Qual taxa livre de risco é adequada para esta análise, considerando a moeda, o prazo, a inflação e a metodologia utilizada?

Essa distinção torna a análise mais consistente e ajuda o investidor a interpretar corretamente a relação entre juros, risco, retorno e valuation.

Conteúdos relacionados

  • CDI Hoje: entenda o CDI e acompanhe sua relação com os juros brasileiros.
  • Fórmula de Graham: conheça uma das metodologias clássicas de avaliação de ações.
  • Calculadora de Preço Justo: utilize diferentes premissas para estimar o valor de uma ação.

Aviso: este conteúdo tem finalidade exclusivamente educacional e não constitui recomendação de compra ou venda de ativos. Taxas de juros, rendimentos de títulos, preços de ações e demais indicadores financeiros podem mudar ao longo do tempo. Antes de tomar uma decisão de investimento, avalie suas próprias condições financeiras e consulte fontes oficiais e profissionais qualificados quando necessário.

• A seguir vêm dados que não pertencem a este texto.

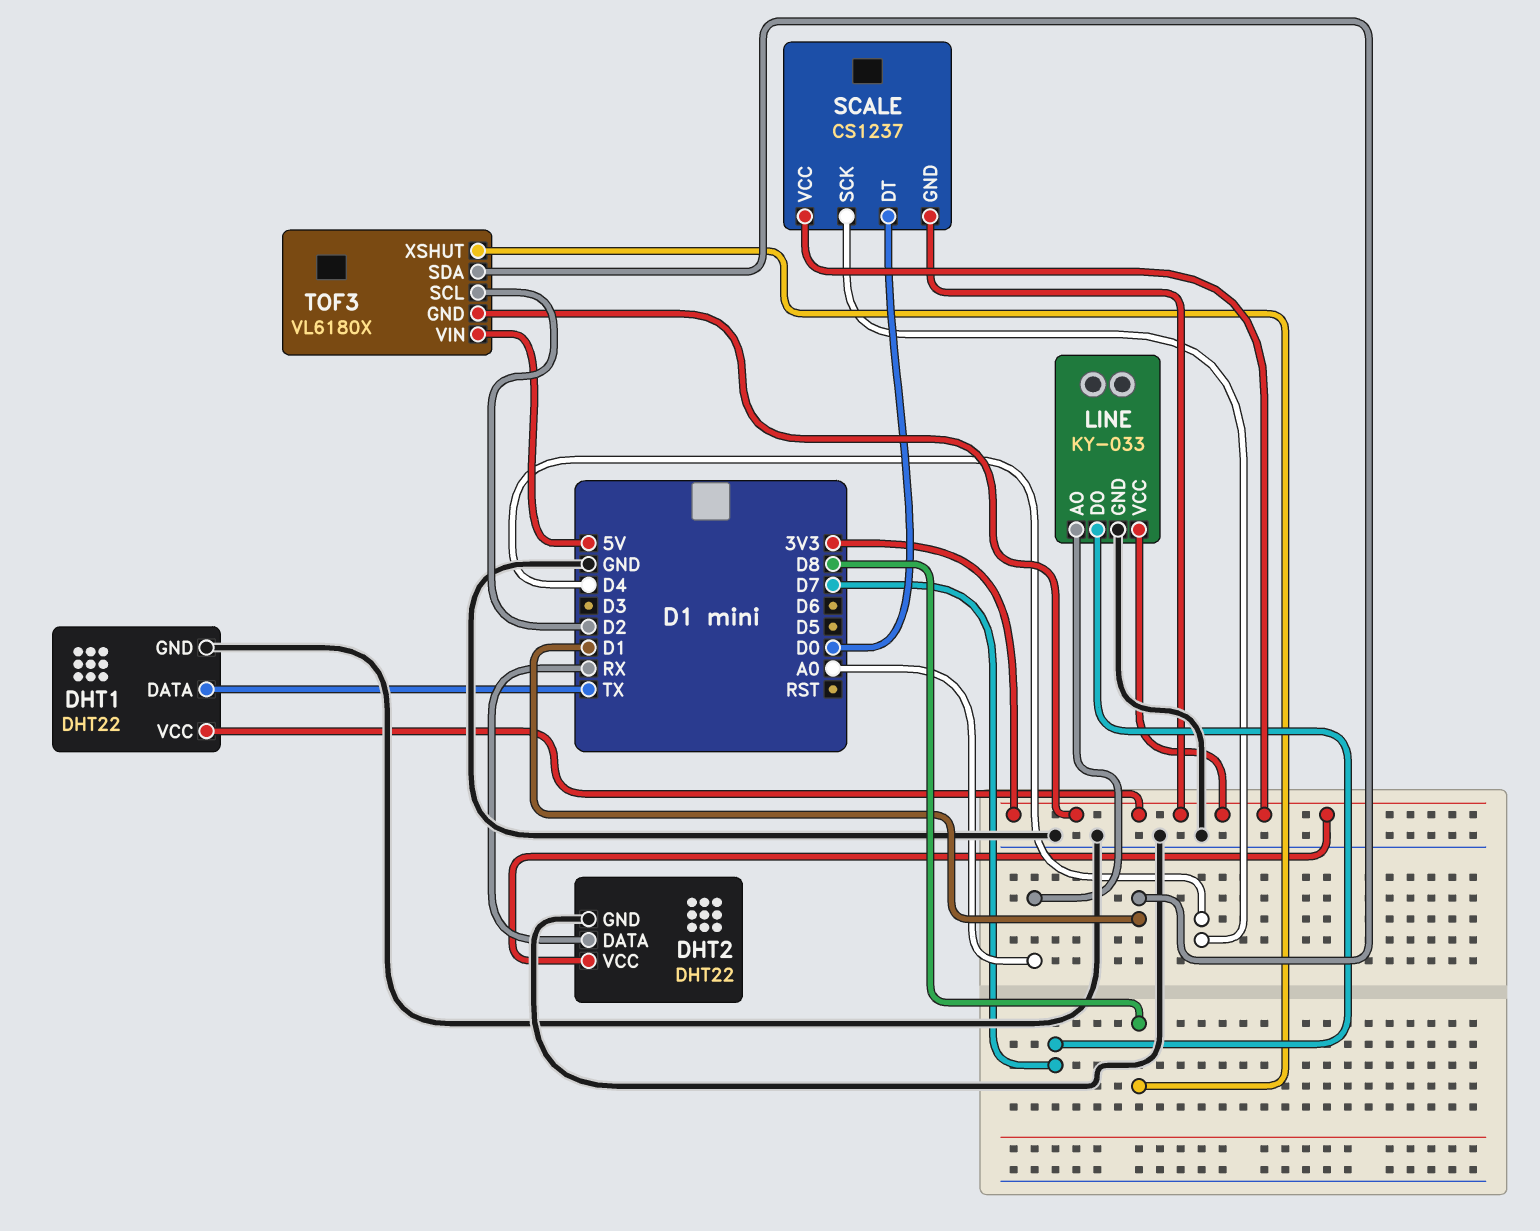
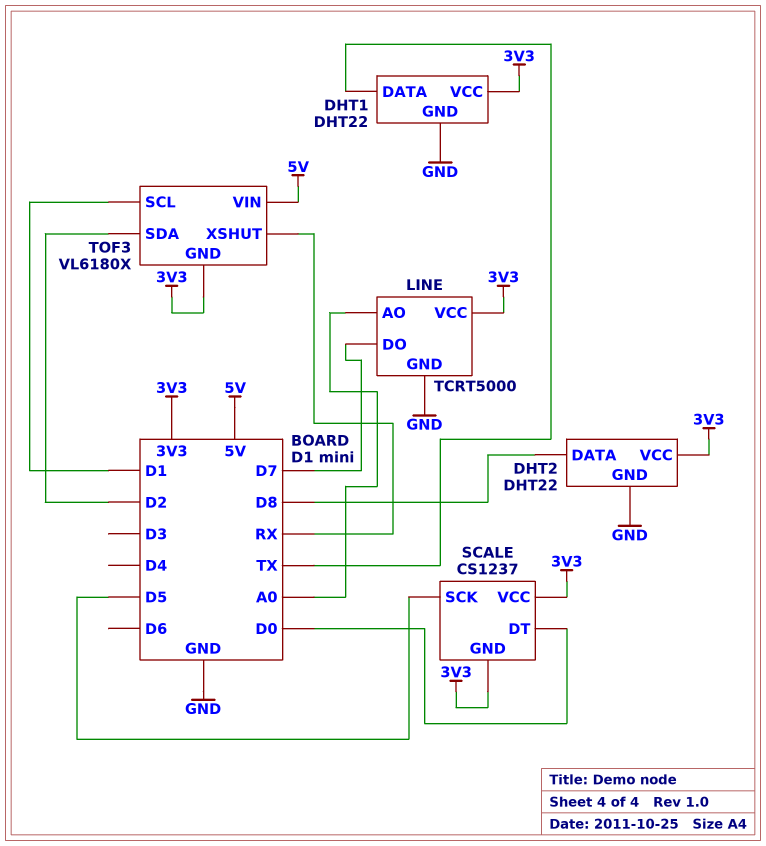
DHT2 pin DATA: RX -> D8
LINE: KY-033 -> TCRT5000
SCALE pin SCK: D4 -> D5
TOF3 pin SCL: D2 -> D1
TOF3 pin SDA: D1 -> D2
TOF3 pin XSHUT: D8 -> RX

#Selic#Taxa Livre de Risco#Valuation#Ações#CAPM#2026

Perguntas Frequentes (FAQ)

O que é taxa livre de risco?

A taxa livre de risco, ou Risk-Free Rate, é uma referência para o retorno de um investimento considerado de risco extremamente baixo. Na prática, nenhum ativo é completamente livre de riscos, por isso os modelos financeiros utilizam ativos de referência como aproximação.

Qual é a taxa livre de risco no Brasil hoje?

A Selic é uma das principais referências utilizadas em análises em reais. Porém, a taxa livre de risco adequada depende da moeda, do prazo e da metodologia utilizada no cálculo.

A Selic é a taxa livre de risco?

A Selic pode funcionar como uma proxy da taxa livre de risco em determinadas análises brasileiras, mas os dois conceitos não são universalmente equivalentes.

Qual é a taxa livre de risco dos EUA?

Em análises denominadas em dólares, os títulos do Tesouro dos Estados Unidos, especialmente os Treasuries, são referências frequentemente utilizadas como proxy da taxa livre de risco.

O que significa Rf em investimentos?

Rf é a abreviação de Risk-Free Rate, expressão em inglês para taxa livre de risco.

O que é a taxa livre de risco 10Y T-Bond?

10Y T-Bond é o Treasury Bond americano de 10 anos. Seu rendimento é uma referência importante para o mercado financeiro e pode ser utilizado em determinados modelos de valuation.

Como a taxa livre de risco afeta as ações?

A taxa livre de risco influencia o retorno exigido pelos investidores e pode afetar a taxa de desconto utilizada em modelos de valuation. Mantidas as demais premissas, uma taxa de desconto maior reduz o valor presente dos fluxos de caixa futuros.

O que é taxa livre de risco segundo Damodaran?

Na metodologia de Damodaran, a taxa livre de risco deve ser coerente com a moeda utilizada na avaliação. O prêmio de risco-país e o prêmio de risco de ações são tratados separadamente para evitar inconsistências no valuation.